*** Text ***

FLEETWOOD, Edward (1634-1704), of Penwortham Priory, nr. Preston, Lancs.

Published in The History of Parliament: the House of Commons 1660-1690, ed. B.D. Henning, 1983
Available from Boydell and Brewer

Constituency

Dates

7 Aug. 1660

Family and Education

bap. 12 Oct. 1634, 3rd but 1st surv. s. of John Fleetwood of Penwortham by Anne, da. of William Faringdon of Worden Hall, Leyland. educ. Padua 1648; Brasenose, Oxf. 1651, BA 1654; G. Inn 1656. m. 15 May 1659, Anne, da. of George Purefoy of Wadley, Berks., s.p. suc. fa. 1657.1

Offices Held

Freeman, Preston 1642, 1662, 1682; commr. for assessment, Lancs. Jan. 1660-80, 1689-90, j.p. Mar. 1660-6, 1670-7, 1689-92, 1702-d., dep. lt. 1662-?66, 1680-6, 1689-?93, commr. for corporations 1662-3.2

Biography

Fleetwood’s ancestors were of little consequence in Lancashire until the dissolution of the monasteries, when John Fleetwood acquired Penwortham Priory, just across the Ribble from Preston, for which one of the family sat in 1553. The Penwortham branch were less conspicious than those established in Buckinghamshire, Northamptonshire or Staffordshire. Fleetwood’s father, a strong churchman, was a commissioner of array at the outset of the Civil War, but gave himself up to the forces of Parliament in February 1643 and compounded in 1647 for £617. Fleetwood himself may have been brought up in the Earl of Derby’s household with his father’s ward Roger Bradshaigh I, and throughout his political career he remained a loyal adherent of the Stanleys.3

As a Cavalier’s son Fleetwood was ineligible at the general election of 1660, but was returned for Preston at a by-election after the Restoration. His only committee in the Convention was on the Lords bill for reparations to the Marquess of Winchester. Doubtless a court supporter, he was proposed for the order of the Royal Oak, with an estate of £1,000 p.a. With the re-establishment of the duchy interest at Preston he did not sit again till 1685, when he was returned as a Tory. An inactive Member of James II’s Parliament, he was appointed only to the committees on the bills to provide carriages for the royal progresses and to prohibit the import of gunpowder. He refused to serve as deputy lieutenant under the Roman Catholic Lord Molyneux in October 1688, but accepted local office after the Revolution. He was buried at Penwortham on 17 Apr. 1704. His heir was his fourth cousin Henry, a Jacobite, who sat for Preston from 1708 to 1722.4

Ref Volumes: 1660-1690

Author: Irene Cassidy

Notes

  • 1. Vis. Lancs. (Chetham Soc. lxxxv), 110, 156; Penwortham Priory Docs. (Chetham Soc. xxx), pp. lxv-lxix.

*** End of Text ***

▸ **Activity 1**
Answer these questions from the biography of Edward Fleetwood:
(a) Where was Fleetwood educated in 1648?
(b) For what sum did his father compound in 1647?
(c) On what date and where was Fleetwood buried?
▸ **Activity 2**
List every parliamentary committee that the biography of Edward Fleetwood says he was appointed to.
▸ **Activity 3**
Carry on the biography of Edward Fleetwood from its last line.
The records play no part in what is asked here.

*** Listed entries ***

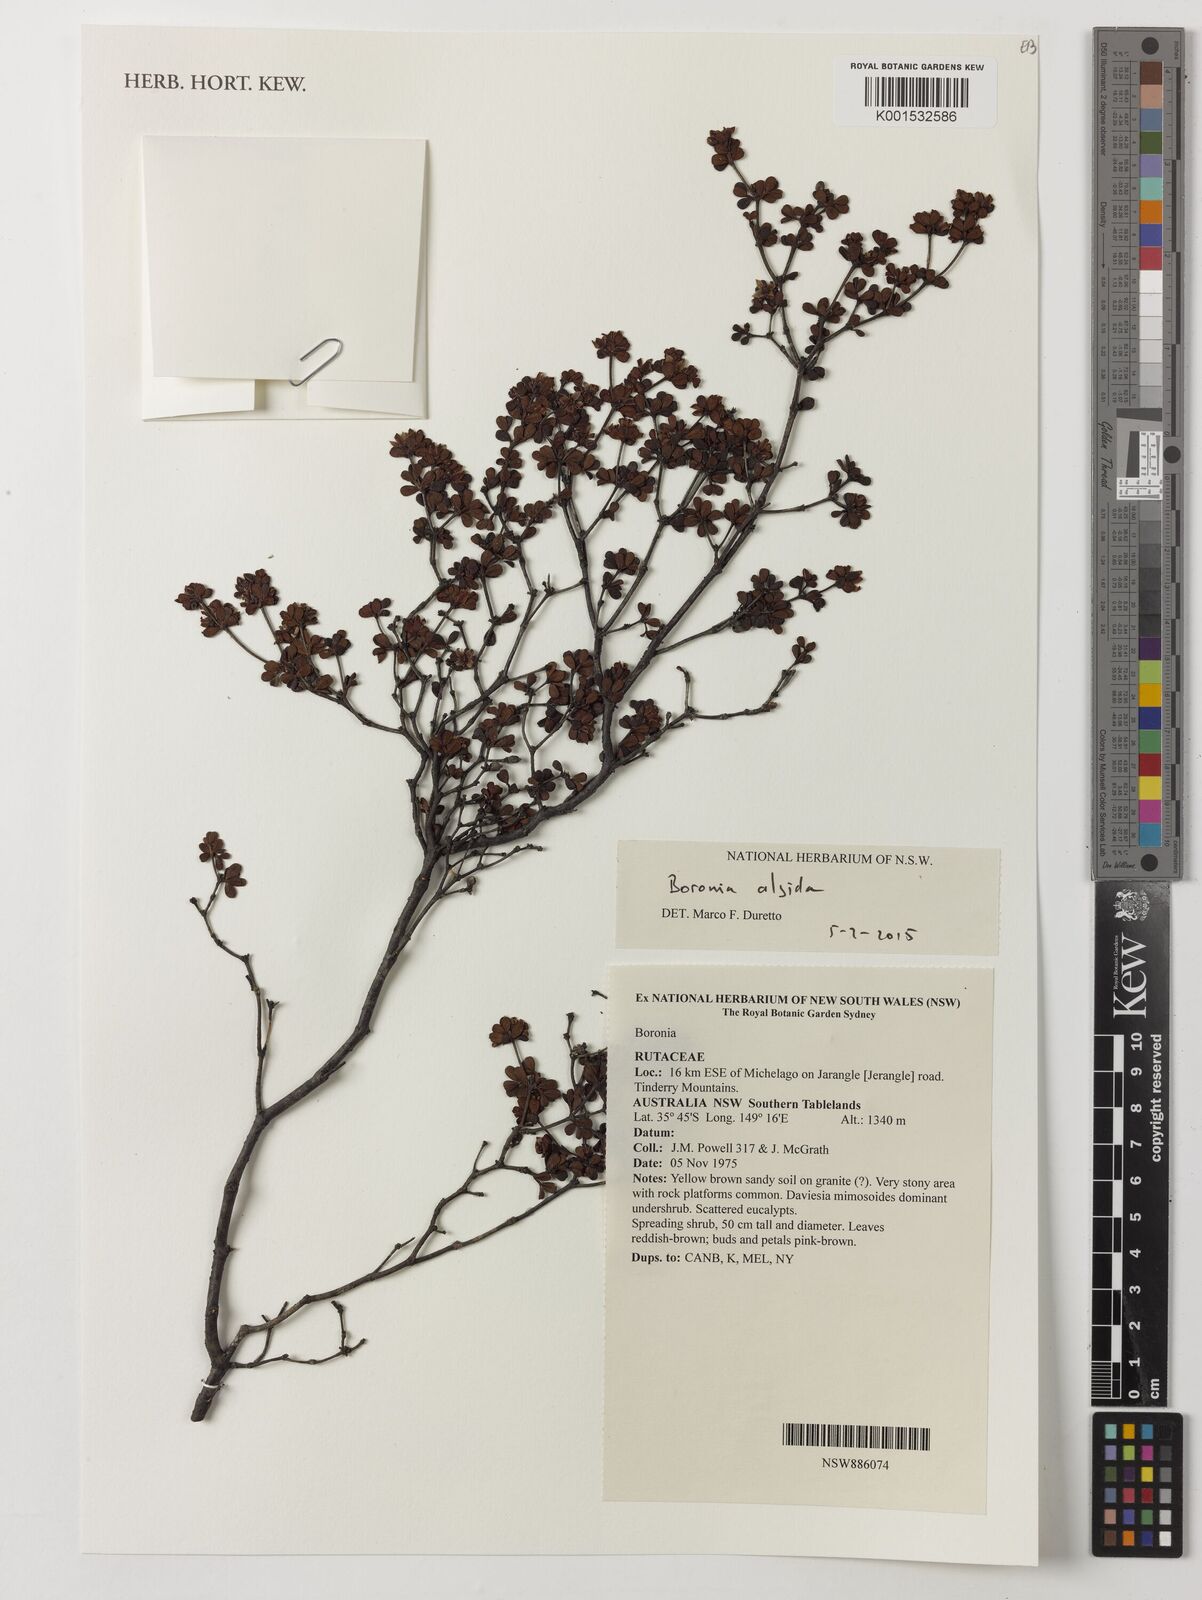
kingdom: Plantae
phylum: Tracheophyta
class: Magnoliopsida
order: Sapindales
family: Rutaceae
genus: Boronia
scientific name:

*** End of Listed entries ***

▸ **Answer section 1**
(a) Padua.
(b) £617.
(c) At Penwortham, on 17 Apr. 1704.

▸ **Answer section 2**
- The committee on the Lords bill for reparations to the Marquess of Winchester (in the Convention)
- The committee on the bill to provide carriages for the royal progresses (in James II's Parliament)
- The committee on the bill to prohibit the import of gunpowder (in James II's Parliament)

▸ **Answer section 3**
  • 2. Preston Guild Rolls (Lancs. and Cheshire Rec. Soc. ix), 111, 144, 186; Lancs. RO, QSC62-79, 103-6; SP29/61/157.
  • 3. VCH Lancs. vi. 56, 58-59; Royalist Comp. Pprs. (Lancs. and Cheshire Rec. Soc. xxvi), 321-3.
  • 4. HMC Kenyon, 125, 203; CSP Dom. 1687-9, p. 323.